B- Behavior: What the student does, says or doesn’t do. C-Consequence: What happens after the behavior occurs?
- Select Motivators: It’s important that you gather a list of motivators that the student would like to work towards earning. There are TONS of ready-made lists out there, but they had items that weren’t realistic/possible for my teacher to use, so, we created our own list of possible motivators. I always make sure to also ask the student if there is anything missing from the list that they would like to earn. Remember, this is the MOTIVATION part, so it is extremely IMPORTANT to have the student choose what they want to earn.
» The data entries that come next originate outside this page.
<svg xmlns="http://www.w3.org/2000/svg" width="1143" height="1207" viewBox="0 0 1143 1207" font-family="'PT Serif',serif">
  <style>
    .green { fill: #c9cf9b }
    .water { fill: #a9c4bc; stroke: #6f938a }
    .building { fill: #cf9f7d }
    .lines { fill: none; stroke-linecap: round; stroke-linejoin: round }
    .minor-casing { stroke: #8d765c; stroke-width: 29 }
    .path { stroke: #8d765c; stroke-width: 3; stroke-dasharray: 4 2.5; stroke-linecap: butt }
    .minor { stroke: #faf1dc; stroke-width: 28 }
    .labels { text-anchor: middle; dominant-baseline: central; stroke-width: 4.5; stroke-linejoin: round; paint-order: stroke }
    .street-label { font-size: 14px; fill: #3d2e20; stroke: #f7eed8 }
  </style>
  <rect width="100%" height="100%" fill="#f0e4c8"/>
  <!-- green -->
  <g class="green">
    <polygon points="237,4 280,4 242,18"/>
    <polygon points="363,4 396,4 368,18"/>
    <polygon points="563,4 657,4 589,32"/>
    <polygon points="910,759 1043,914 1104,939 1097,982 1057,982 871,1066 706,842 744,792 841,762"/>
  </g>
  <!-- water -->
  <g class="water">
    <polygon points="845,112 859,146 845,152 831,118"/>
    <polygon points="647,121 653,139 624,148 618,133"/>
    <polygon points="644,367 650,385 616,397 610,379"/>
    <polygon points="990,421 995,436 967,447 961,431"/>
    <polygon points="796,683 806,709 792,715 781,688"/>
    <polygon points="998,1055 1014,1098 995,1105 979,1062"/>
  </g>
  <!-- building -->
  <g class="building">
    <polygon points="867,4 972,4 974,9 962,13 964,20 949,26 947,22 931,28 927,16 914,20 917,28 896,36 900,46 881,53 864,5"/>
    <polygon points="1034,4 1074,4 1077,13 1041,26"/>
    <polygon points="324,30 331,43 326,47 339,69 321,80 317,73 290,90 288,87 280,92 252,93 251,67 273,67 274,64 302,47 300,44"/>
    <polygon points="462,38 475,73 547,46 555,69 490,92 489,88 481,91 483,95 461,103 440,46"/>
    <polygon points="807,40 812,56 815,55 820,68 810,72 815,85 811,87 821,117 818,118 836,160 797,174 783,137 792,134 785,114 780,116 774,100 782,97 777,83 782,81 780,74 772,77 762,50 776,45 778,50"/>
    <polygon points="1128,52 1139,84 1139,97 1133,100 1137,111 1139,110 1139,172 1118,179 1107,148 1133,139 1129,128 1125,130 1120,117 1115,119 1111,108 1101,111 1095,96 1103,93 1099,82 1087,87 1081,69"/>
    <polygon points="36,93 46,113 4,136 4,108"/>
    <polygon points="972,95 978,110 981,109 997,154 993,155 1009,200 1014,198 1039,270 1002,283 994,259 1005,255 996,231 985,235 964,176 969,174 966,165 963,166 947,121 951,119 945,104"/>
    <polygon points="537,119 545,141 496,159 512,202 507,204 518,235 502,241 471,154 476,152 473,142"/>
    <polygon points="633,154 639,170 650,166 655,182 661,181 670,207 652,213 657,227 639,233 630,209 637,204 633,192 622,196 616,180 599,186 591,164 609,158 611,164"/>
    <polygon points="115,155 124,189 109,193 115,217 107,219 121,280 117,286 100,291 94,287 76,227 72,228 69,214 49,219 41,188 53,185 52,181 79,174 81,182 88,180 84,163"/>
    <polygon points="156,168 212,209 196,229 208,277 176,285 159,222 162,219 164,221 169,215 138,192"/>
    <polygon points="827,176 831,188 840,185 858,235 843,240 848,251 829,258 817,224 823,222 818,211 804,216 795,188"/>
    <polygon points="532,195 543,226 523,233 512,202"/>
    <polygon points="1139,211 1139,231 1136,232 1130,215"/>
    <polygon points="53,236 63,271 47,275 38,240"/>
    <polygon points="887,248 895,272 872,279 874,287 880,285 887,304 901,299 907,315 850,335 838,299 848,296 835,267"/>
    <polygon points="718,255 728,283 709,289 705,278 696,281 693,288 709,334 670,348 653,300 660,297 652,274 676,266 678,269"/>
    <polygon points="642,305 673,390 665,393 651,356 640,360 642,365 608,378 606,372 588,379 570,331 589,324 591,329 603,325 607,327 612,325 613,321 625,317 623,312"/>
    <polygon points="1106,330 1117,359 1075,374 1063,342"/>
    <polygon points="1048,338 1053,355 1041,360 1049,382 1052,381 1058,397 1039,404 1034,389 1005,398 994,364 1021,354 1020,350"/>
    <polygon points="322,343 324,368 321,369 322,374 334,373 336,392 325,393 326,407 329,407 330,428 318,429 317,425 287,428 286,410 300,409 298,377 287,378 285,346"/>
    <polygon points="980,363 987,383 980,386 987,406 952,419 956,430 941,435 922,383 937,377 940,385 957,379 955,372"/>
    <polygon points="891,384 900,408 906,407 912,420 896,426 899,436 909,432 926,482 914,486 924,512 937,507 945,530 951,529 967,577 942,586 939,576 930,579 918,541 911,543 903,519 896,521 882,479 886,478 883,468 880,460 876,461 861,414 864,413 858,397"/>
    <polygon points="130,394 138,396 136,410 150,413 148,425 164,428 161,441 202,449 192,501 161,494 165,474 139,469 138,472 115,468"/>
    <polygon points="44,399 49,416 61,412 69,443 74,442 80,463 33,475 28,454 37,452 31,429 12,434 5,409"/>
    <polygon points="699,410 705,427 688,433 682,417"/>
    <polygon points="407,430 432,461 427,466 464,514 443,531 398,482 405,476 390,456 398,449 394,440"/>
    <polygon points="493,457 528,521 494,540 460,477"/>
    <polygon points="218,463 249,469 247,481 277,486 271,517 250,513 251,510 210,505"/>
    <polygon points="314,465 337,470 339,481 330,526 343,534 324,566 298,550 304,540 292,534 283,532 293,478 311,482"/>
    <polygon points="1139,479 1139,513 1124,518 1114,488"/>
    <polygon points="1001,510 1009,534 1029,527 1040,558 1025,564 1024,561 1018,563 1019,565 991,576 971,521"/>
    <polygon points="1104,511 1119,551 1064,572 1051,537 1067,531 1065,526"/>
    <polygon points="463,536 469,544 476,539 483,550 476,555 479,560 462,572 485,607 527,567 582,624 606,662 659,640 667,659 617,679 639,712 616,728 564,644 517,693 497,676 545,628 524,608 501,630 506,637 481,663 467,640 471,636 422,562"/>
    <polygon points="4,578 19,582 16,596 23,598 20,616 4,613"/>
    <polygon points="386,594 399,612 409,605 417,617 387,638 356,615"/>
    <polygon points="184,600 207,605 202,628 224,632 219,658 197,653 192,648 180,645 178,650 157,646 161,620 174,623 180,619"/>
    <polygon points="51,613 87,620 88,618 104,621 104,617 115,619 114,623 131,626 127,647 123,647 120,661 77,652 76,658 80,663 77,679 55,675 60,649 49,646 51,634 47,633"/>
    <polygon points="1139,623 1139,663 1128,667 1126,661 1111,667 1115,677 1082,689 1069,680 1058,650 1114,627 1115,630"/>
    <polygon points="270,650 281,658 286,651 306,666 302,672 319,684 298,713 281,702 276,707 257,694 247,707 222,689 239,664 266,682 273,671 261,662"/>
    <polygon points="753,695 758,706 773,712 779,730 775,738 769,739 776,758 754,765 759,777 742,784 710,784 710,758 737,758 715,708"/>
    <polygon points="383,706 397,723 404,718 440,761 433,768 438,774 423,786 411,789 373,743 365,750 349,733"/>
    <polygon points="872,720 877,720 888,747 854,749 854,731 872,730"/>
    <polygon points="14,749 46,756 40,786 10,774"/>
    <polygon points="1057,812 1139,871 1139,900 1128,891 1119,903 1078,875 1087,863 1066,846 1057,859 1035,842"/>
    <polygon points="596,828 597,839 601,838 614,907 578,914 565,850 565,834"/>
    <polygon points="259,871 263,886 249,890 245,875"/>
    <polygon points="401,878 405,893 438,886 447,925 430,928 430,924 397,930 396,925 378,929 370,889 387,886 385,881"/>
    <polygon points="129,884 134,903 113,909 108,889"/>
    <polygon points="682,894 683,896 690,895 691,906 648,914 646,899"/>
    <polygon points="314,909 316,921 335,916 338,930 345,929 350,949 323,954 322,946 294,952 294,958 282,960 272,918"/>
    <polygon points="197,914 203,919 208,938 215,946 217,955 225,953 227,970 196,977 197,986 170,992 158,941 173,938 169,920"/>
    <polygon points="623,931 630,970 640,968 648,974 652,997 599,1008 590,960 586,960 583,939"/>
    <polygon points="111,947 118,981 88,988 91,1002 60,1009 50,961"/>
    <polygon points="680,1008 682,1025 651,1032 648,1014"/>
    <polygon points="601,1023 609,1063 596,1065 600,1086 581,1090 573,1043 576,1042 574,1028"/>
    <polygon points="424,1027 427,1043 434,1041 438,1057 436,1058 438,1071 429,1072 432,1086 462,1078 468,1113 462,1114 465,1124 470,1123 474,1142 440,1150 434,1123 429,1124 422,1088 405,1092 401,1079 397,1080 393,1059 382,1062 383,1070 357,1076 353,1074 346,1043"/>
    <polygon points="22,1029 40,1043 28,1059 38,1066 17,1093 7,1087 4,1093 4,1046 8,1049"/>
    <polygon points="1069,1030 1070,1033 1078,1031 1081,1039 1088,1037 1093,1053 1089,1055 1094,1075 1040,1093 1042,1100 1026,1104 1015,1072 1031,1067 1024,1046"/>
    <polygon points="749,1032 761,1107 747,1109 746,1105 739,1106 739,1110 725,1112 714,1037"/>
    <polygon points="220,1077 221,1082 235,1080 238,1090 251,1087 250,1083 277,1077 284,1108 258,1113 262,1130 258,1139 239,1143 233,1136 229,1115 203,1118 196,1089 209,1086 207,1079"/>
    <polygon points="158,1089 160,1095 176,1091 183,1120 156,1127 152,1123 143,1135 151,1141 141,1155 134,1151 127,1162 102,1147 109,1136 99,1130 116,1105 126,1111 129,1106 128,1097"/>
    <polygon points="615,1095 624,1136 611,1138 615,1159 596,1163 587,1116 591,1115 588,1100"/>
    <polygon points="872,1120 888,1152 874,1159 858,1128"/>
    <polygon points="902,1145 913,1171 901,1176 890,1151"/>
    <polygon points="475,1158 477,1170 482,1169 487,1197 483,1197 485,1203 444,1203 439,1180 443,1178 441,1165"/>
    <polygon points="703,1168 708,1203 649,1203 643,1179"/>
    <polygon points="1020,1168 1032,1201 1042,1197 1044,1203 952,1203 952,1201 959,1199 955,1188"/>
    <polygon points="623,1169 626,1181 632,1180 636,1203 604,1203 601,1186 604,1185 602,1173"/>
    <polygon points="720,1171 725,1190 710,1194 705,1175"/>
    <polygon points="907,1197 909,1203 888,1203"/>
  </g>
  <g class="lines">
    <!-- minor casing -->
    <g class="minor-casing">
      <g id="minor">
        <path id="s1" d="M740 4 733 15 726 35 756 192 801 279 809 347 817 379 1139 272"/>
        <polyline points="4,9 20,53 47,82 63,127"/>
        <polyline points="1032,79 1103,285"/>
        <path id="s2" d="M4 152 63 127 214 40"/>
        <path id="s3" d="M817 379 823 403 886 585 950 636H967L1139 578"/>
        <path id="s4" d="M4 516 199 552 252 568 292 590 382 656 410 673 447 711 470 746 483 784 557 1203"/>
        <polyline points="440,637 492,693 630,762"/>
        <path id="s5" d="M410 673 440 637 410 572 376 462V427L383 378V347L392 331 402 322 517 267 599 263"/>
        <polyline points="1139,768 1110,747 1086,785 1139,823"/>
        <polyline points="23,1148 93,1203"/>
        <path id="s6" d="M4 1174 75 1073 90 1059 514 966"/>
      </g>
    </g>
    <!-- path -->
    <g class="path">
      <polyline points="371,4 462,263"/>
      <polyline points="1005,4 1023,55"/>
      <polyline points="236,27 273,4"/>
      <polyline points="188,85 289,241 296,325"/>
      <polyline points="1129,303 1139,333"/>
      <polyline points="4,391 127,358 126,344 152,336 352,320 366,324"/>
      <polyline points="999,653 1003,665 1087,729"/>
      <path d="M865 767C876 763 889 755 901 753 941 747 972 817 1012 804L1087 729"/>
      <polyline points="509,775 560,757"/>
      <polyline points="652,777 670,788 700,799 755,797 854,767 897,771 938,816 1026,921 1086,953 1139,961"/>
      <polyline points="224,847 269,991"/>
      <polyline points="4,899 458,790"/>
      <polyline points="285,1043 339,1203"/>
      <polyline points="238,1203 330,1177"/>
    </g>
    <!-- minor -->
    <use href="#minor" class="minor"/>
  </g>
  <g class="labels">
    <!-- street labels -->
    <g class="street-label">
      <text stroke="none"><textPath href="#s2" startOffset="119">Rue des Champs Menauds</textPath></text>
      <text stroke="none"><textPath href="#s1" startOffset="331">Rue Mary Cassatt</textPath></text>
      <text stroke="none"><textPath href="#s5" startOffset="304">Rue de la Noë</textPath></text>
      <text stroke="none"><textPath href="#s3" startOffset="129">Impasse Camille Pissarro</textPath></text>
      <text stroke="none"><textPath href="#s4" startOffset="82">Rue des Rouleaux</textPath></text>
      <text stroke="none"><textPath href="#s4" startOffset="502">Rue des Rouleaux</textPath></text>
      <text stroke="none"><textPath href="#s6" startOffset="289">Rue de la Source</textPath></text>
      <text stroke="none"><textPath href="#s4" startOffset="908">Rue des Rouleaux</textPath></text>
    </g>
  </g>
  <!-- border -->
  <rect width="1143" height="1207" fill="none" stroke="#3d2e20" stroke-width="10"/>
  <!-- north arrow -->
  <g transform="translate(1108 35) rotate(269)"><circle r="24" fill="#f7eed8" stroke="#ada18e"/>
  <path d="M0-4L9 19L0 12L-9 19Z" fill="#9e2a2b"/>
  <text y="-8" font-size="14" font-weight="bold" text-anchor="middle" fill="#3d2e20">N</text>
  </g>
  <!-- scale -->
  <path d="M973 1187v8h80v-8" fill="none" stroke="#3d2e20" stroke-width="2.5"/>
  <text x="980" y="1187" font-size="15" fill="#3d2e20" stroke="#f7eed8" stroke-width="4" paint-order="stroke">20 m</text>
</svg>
- Develop A Plan & Goal: Identify positive behaviors, develop specific goals including a timeline (how often they will be earning the motivator) and figure out what tools you will be using (eggs, sticks, envelopes, pill case..) I would recommend using a mystery motivator along with a self-monitoring tool. The student needs to monitor their own behavior in order to increase their self-regulation. Get a copy here! This is the self-monitoring chart I am using with a 2nd-grade student. He earns one mystery motivator (Easter egg) for each thumbs up. He gets to pick one egg out of his egg carton immediately after each section. His eggs contain a motivation slip, small treat (like crackers, stickers, candy) and a growth mindset “fortune”. We also use this self-monitoring chart to set goals during his check in/check out. If he meets his goal for the day (we started at 6 out of the 12 eggs) he gets to pick a McDonald’s coupon. We literally started out with a baseline of 0 out of 12. We are working our way up to 12/12 of course. I actually ended up breaking up his morning and his afternoon. He could earn 6 mystery motivators in the morning and 6 in the afternoon with a goal of 3 eggs in the morning and 3 in the afternoon. He came up with all of the motivators, he just doesn’t get them unless he earns the thumbs up. Click here for your free copy.
- Communicate With The Student: Sit down privately with your student and communicate the new plan. Make sure that you communicate this as a POSITIVE thing!! Many students with michevious behavior are VERY smart and can usually figure out that they are the only one in class on this plan. Some students don’t want to be singled out with an individualized plan. This is where we started the mystery motivator with the whole class as well (see above).
- BE CONSISTENT: Follow through with the plan with fidelity. Use formative assessments (daily charts) to gauge whether it is working. Make sure that you praise the student regularly! Remember, POSITIVE reinforcement breeds positive behavior!